→ ASSIGNED TASK
Turn everything in the material from the first line down to the line containing "cirurgias espirituais, indicadas para" into a Markdown table with the columns Nr and Line, giving each line a row number and leaving out blank lines.

━━━━━ GIVEN INFORMATION ━━━━━

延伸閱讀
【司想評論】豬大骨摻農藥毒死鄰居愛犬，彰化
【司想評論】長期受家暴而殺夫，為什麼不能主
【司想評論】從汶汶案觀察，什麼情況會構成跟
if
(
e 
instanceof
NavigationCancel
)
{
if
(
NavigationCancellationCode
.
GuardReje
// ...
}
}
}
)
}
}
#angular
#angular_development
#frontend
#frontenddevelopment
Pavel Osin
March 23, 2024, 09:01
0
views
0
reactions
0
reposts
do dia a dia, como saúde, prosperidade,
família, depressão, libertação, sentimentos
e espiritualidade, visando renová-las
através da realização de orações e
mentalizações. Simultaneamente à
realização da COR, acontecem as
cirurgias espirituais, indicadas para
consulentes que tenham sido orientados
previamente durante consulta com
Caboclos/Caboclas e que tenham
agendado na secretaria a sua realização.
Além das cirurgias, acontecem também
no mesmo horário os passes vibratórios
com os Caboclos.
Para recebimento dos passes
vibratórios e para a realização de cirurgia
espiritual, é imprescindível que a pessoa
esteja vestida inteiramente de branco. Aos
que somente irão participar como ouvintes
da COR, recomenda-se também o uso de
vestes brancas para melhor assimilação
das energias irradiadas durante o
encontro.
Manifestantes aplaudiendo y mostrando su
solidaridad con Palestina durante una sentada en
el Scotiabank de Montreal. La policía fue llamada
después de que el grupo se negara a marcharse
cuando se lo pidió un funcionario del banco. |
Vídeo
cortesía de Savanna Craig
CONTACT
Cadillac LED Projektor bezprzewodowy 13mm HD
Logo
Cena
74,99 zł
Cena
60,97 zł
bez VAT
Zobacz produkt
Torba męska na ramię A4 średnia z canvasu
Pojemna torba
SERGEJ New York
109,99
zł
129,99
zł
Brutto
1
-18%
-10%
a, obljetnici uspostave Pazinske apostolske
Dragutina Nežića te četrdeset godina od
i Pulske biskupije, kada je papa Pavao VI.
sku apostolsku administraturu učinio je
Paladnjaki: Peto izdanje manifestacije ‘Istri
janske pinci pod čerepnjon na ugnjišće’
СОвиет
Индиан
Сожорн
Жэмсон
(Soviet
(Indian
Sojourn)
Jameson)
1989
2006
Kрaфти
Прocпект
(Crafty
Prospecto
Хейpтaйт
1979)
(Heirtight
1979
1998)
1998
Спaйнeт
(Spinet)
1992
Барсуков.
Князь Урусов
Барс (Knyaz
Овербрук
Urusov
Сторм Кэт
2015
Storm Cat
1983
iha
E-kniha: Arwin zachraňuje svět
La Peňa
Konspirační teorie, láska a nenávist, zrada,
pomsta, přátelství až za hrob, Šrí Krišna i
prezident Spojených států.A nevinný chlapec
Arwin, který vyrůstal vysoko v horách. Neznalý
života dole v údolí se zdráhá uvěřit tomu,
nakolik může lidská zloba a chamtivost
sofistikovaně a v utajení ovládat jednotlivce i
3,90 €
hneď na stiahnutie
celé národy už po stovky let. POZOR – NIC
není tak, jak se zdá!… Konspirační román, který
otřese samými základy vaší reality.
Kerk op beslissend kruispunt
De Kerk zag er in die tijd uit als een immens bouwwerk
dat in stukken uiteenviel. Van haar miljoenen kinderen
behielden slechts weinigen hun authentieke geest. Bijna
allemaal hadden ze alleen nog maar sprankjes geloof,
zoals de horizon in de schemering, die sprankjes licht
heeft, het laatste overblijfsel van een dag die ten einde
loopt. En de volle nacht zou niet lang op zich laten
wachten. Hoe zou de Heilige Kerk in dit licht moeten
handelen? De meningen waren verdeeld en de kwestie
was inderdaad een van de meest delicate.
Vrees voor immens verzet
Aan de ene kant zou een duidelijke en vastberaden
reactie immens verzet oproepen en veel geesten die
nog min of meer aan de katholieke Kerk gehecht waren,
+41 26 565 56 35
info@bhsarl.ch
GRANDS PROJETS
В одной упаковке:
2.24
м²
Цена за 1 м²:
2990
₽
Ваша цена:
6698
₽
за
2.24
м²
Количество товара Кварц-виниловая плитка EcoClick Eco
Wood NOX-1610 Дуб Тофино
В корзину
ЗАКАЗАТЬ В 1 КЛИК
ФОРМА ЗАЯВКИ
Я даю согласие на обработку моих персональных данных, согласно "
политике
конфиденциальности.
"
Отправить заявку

━━━━━

→ EXERCISE SOLUTION
| Nr | Line |
|---|---|
| 1 | 延伸閱讀 |
| 2 | 【司想評論】豬大骨摻農藥毒死鄰居愛犬，彰化 |
| 3 | 【司想評論】長期受家暴而殺夫，為什麼不能主 |
| 4 | 【司想評論】從汶汶案觀察，什麼情況會構成跟 |
| 5 | if |
| 6 | ( |
| 7 | e  |
| 8 | instanceof |
| 9 | NavigationCancel |
| 10 | ) |
| 11 | { |
| 12 | if |
| 13 | ( |
| 14 | NavigationCancellationCode |
| 15 | . |
| 16 | GuardReje |
| 17 | // ... |
| 18 | } |
| 19 | } |
| 20 | } |
| 21 | ) |
| 22 | } |
| 23 | } |
| 24 | #angular |
| 25 | #angular_development |
| 26 | #frontend |
| 27 | #frontenddevelopment |
| 28 | Pavel Osin |
| 29 | March 23, 2024, 09:01 |
| 30 | 0 |
| 31 | views |
| 32 | 0 |
| 33 | reactions |
| 34 | 0 |
| 35 | reposts |
| 36 | do dia a dia, como saúde, prosperidade, |
| 37 | família, depressão, libertação, sentimentos |
| 38 | e espiritualidade, visando renová-las |
| 39 | através da realização de orações e |
| 40 | mentalizações. Simultaneamente à |
| 41 | realização da COR, acontecem as |
| 42 | cirurgias espirituais, indicadas para |